College of Education Newsletter
Message from the Dean:
Instead of the usual "Message from the Dean," we have invited our Spring faculty retirees to share the most important lesson from their tenure as faculty. This activity was inspired by Dr. Patty Phelps's recent publication of "Seven Big Lessons from a Retiring Professor" recently published in The Teaching Professor.
Dr. Patty Phelps: Keep in mind what is key. With constant demands on our time coupled with frequent interruptions, it’s easy to overlook what matters most in fulfilling our roles as educators. Developing a personal mission statement may help us stay focused on what’s most important. This brief, written vision will vary for each individual and its emphasis may slightly change from day to day, but having one will serve as a guide for our decisions and actions. I viewed my primary purpose as connecting with students, remaining a learner, and modeling professionalism as well as effective teaching. Keeping in mind these three critical aspects of being a teacher educator helped me stay on track—at least most days.
Dr. Jud Copeland: In thinking about my teaching experiences as a reflective practitioner, I go back to my first year as a teacher in the fall 1969. I have taught in face-to-face and online contexts in which a particular teaching philosophy evolved. I view my role as a teacher-facilitator with a student-centered approach to learning. I encourage my students to problem solve based on core concepts within a given class. The benefit is to experience how excited they are in applying their knowledge to solve actual problems in their respective professional fields. Of course, I am responsible and accountable as a teacher-facilitator but it is really not about me; it is about my students. So, at this point, that is my “Goodbye Mr. Chips” philosophy.
STEMulate Engineering Academy:
STEMulate Engineering Academy was held June 3-6 in the College of Education, hosting 82 students from grades 3-6. Students solved hero sized problems as they completed engineering design and coding activities. Grade 3 students helped their superheroes through the creation and design of a catapult, parachute, magnetic contraption, and a Rube Goldberg machine. Grade 4 students helped superheroes rescue people in dire need through their design and creation of a hovercraft, zipline, and a helicopter, and through their guidance of a drone. Grade 5-6 students helped superheroes with space travel in their design and creation of rockets using various types of energy supplies.

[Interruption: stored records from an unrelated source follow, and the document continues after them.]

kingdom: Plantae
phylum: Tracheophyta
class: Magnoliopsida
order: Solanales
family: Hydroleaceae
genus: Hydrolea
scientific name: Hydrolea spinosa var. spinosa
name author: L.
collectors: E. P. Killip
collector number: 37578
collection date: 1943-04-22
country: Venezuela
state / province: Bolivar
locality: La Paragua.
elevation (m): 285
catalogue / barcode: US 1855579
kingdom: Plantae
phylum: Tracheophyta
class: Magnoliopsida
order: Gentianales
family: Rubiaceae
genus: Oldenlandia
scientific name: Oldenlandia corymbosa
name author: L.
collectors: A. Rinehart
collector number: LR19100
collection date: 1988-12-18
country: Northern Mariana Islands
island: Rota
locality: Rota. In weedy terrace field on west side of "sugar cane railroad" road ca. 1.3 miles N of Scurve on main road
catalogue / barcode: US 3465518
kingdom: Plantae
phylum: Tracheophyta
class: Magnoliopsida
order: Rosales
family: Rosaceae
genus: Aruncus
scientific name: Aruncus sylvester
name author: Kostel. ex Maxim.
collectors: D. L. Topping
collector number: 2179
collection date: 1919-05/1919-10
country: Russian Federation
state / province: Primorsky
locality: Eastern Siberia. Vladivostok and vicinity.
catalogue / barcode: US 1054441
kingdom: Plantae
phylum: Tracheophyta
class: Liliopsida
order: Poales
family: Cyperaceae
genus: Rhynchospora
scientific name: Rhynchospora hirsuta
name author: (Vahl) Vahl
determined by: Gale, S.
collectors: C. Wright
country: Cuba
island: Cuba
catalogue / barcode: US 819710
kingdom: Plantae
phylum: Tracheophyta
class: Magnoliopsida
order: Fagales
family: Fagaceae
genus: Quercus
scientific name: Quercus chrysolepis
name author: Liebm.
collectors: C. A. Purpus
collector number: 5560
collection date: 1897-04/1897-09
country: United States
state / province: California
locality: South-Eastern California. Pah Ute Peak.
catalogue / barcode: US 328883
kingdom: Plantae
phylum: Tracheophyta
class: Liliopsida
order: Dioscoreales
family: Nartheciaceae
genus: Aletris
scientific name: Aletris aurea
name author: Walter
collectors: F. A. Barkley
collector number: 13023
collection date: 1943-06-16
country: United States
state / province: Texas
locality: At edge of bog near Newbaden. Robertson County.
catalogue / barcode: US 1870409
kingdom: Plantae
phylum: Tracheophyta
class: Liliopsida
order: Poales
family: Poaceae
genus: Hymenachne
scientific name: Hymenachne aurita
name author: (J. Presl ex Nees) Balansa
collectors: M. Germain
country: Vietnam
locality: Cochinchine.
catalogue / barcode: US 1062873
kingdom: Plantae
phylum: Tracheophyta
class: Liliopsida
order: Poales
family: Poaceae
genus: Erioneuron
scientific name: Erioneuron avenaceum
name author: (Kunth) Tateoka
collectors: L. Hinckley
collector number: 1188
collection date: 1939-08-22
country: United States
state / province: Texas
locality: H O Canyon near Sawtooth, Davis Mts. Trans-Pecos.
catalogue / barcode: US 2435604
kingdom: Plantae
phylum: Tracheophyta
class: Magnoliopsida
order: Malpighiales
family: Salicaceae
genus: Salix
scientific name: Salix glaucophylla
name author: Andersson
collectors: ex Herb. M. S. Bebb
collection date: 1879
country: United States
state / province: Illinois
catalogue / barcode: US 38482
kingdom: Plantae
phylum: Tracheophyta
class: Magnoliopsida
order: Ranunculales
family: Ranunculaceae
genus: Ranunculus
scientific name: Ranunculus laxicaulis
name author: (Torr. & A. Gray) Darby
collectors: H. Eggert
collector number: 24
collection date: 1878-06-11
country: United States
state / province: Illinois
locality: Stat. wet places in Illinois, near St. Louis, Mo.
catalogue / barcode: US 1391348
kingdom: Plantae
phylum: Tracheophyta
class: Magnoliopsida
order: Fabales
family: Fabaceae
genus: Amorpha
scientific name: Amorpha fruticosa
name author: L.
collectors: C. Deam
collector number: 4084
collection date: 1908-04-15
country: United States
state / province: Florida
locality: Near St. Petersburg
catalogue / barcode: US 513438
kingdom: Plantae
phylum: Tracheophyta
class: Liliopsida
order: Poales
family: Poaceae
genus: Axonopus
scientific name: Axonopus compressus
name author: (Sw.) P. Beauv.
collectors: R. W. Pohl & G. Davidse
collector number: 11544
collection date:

STEMulate Engineering Academy is directed by Drs. Debbie Dailey, Jason Trumble, and Alicia Cotabish. The camp is sponsored by Kimberly Clark Cooperation and Arvest Bank. Additionally, materials are donated to the camp by SMC Packaging Group. Teachers of the camp are candidates in the UCA Gifted and Talented program and area classroom teachers and/or paraprofessionals.
The Bandage Project:
The Dept. of Elementary, Literacy, and Special Education (ELSE) in the UCA College of Education recently collaborated with Woodlake Elementary School in Sacramento, CA for The Bandage Project. Woodlake Elementary has a freedom writers program called Tolerance Kids. They have been working on The Bandage Project for 10 years in honor of Anne Frank and the 1.5 million children that perished in the holocaust. Woodlake Elementary reached out to schools all over the US for assistance in reaching their goal of 1.5 bandages by June 12, 2019 (Anne Frank’s birthday).
UCA was the first school in Arkansas to make Woodlake Elementary’s 40 classroom challenge by raising over 10,000 bandages. ELSE faculty, staff, and students worked hard to get the bandages. The UCA Bookstore graciously donated t-shirts for the 20 students in Tolerance Kids. ELSE also sent the kids pens, post-its, and magnets.
Ms. Lisa Liss, Woodlake Elementary teacher and organizer of The Bandage Project, was excited to share they reached their goal of 1.5 million bandages. The class made a container with Anne Frank’s picture engraved on it that holds all of the bandages that were collected. The container will be in a museum in Sacramento, CA for the world to see.